Des vents à 70 km/h, des rafales à près de 100 km/h et des vagues de sept voire huit mètres de haut... Ce qui attend Yannick Bestaven en tête du Vendée Globe et Charlie Dalin, son dauphin, ressemble bien à la légende terrifiante du cap Horn. Ils devraient atteindre le troisième et dernier cap de ce tour du monde samedi 2 janvier dans la soirée, au plus tôt. Les deux skippers jouent de malchance, selon Christian Dumart, le météorologue de la course en solitaire, sans escale et sans assistance : "En période hivernale, il y a souvent des tempêtes de ce type-là au cap Horn. Durant l'été austral, la période actuelle, il y en a moins, mais il y en a."

"Souvent, on passe le cap Horn dans des conditions ventées mais pas aussi ventées que ça."

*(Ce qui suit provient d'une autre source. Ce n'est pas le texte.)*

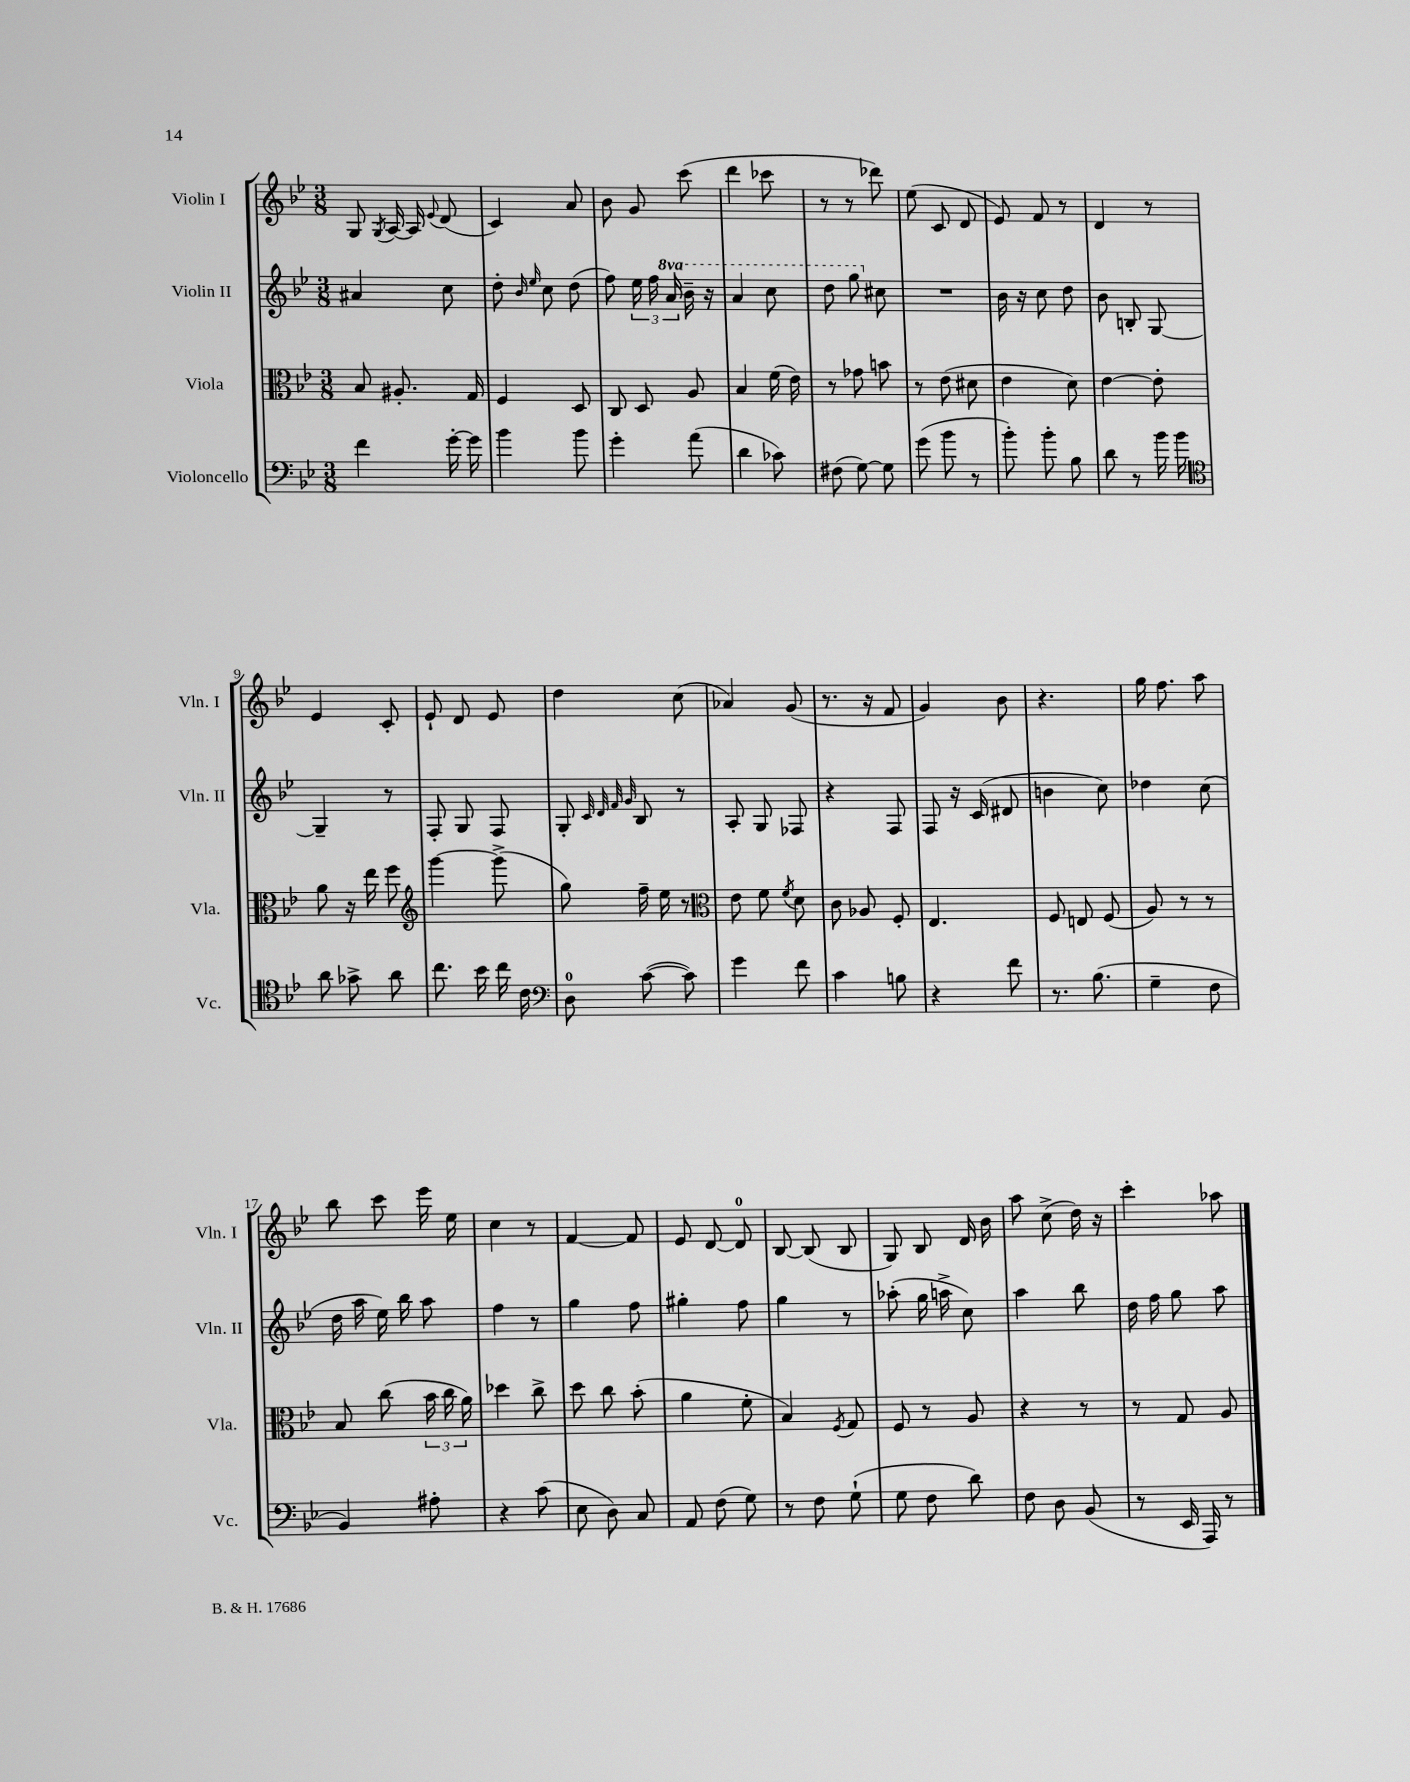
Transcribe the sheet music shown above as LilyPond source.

<<
\new StaffGroup <<
\new Staff = "s0" \with { instrumentName = "Violin I" shortInstrumentName = "Vln. I" } {
    \clef treble \key bes \major \numericTimeSignature \time 3/8
    \autoBeamOff g8 \acciaccatura { g8 } a16~ a16 \appoggiatura { ees'8 } d'8( |
    c'4) a'8 |
    bes'8 g'8 c'''8( |
    d'''4 ces'''8 |
    r8 r8 des'''8) |
    ees''8( c'8 d'8 |
    ees'8) f'8 r8 |
    d'4 r8 |
    ees'4 c'8-. |
    ees'8-! d'8 ees'8 |
    d''4 c''8( |
    aes'4) g'8( |
    r8. r16 f'8 |
    g'4) bes'8 |
    r4. |
    g''16 f''8. a''8 |
    bes''8 c'''8 ees'''16 ees''16 |
    c''4 r8 |
    f'4~ f'8 |
    ees'8 d'8~ d'8-0 |
    bes8~ bes8( bes8 |
    g8) bes8 d'16 bes'16 |
    a''8 c''8->( d''16) r16 |
    c'''4-. aes''8 \bar "|." |
}
\new Staff = "s1" \with { instrumentName = "Violin II" shortInstrumentName = "Vln. II" } {
    \clef treble \key bes \major \numericTimeSignature \time 3/8 \set Staff.ottavationMarkups = #ottavation-simple-ordinals
    \autoBeamOff ais'4 c''8 |
    d''8-. \grace { bes'16 ees''16 } c''8 d''8( |
    f''8) \tuplet 3/2 { ees''16 f''16 \ottava #1 a''16 } bes''16-- r16 |
    a''4 c'''8 |
    d'''8 g'''8 \ottava #0 cis''8 |
    R4. |
    bes'16 r16 c''8 d''8 |
    bes'8 b8-. g8~ |
    g4-- r8 |
    f8-. g8 f8 |
    g8-. \grace { c'32 d'32 f'32 g'32 } bes8 r8 |
    a8-. g8 fes8 |
    r4 f8 |
    f8 r16 c'16( dis'8 |
    b'4 c''8) |
    des''4 c''8( |
    d''16 a''16 ees''16) bes''16 a''8 |
    f''4 r8 |
    g''4 f''8 |
    gis''4-. f''8 |
    g''4 r8 |
    aes''8-.( g''16 a''16-> c''8) |
    a''4 bes''8 |
    d''16 f''16 g''8 a''8 \bar "|." |
}
\new Staff = "s2" \with { instrumentName = "Viola" shortInstrumentName = "Vla." } {
    \clef alto \key bes \major \numericTimeSignature \time 3/8
    \autoBeamOff bes8 ais8.-. g16 |
    f4 d8 |
    c8 d8 a8 |
    bes4 f'16( ees'16) |
    r8 ges'8 b'8 |
    r8 ees'8( dis'8 |
    ees'4 d'8) |
    ees'4~ ees'8-. |
    a'8 r16 ees''16 f''8 |
    \clef treble g'''4~ g'''8->( |
    g''8) f''16-- ees''16 r8 |
    \clef alto ees'8 f'8 \acciaccatura { f'8 } d'8 |
    c'8 aes8 f8-. |
    ees4. |
    f8 e8 f8( |
    a8) r8 r8 |
    bes8 c''8( \tuplet 3/2 { bes'16 c''16 a'16) } |
    des''4 c''8-> |
    d''8 c''8 bes'8-.( |
    a'4 f'8-. |
    bes4) \acciaccatura { f8 } g8 |
    f8 r8 a8 |
    r4 r8 |
    r8 g8 a8 \bar "|." |
}
\new Staff = "s3" \with { instrumentName = "Violoncello" shortInstrumentName = "Vc." } {
    \clef bass \key bes \major \numericTimeSignature \time 3/8
    \autoBeamOff f'4 g'16~-. g'16 |
    bes'4 bes'8 |
    g'4-. a'8( |
    d'4 ces'8) |
    fis8( g8~) g8 |
    g'8( bes'8 r8 |
    bes'8-.) bes'8-. bes8 |
    d'8 r8 bes'16 bes'16 |
    \clef tenor a'8 ges'8-> a'8 |
    c''8. bes'16 c''16 c'16 |
    \clef bass d8-0 c'8~( c'8) |
    g'4 f'8 |
    c'4 b8 |
    r4 f'8 |
    r8. bes8.( |
    g4-- f8 |
    bes,4) ais8-. |
    r4 c'8( |
    ees8 d8) c8 |
    a,8 f8( g8) |
    r8 f8 g8-!( |
    g8 f8 d'8) |
    f8 d8 bes,8( |
    r8 ees,16 a,,16) r8 \bar "|." |
}
>>
>>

Christian Dumart, météorologue du Vendée Globe

à franceinfo

Ce n’est certes pas la première dépression que traversent les marins en 55 jours. Mais cette fois, dans la pointe de l'Amérique du Sud, c’est encore plus délicat. "S'ils étaient en pleine mer, ils pourraient se mettre 'en fuite'. Ils se mettraient plein vent arrière, à attendre que ça passe. Le bateau avance et il n'y a pas d'obstacle devant, explique Christian Dumart. Mais là, il y a des obstacles devant, le passage est assez étroit entre la zone où il y a des icebergs et puis le cap Horn. On est contraint dans ce passage-là."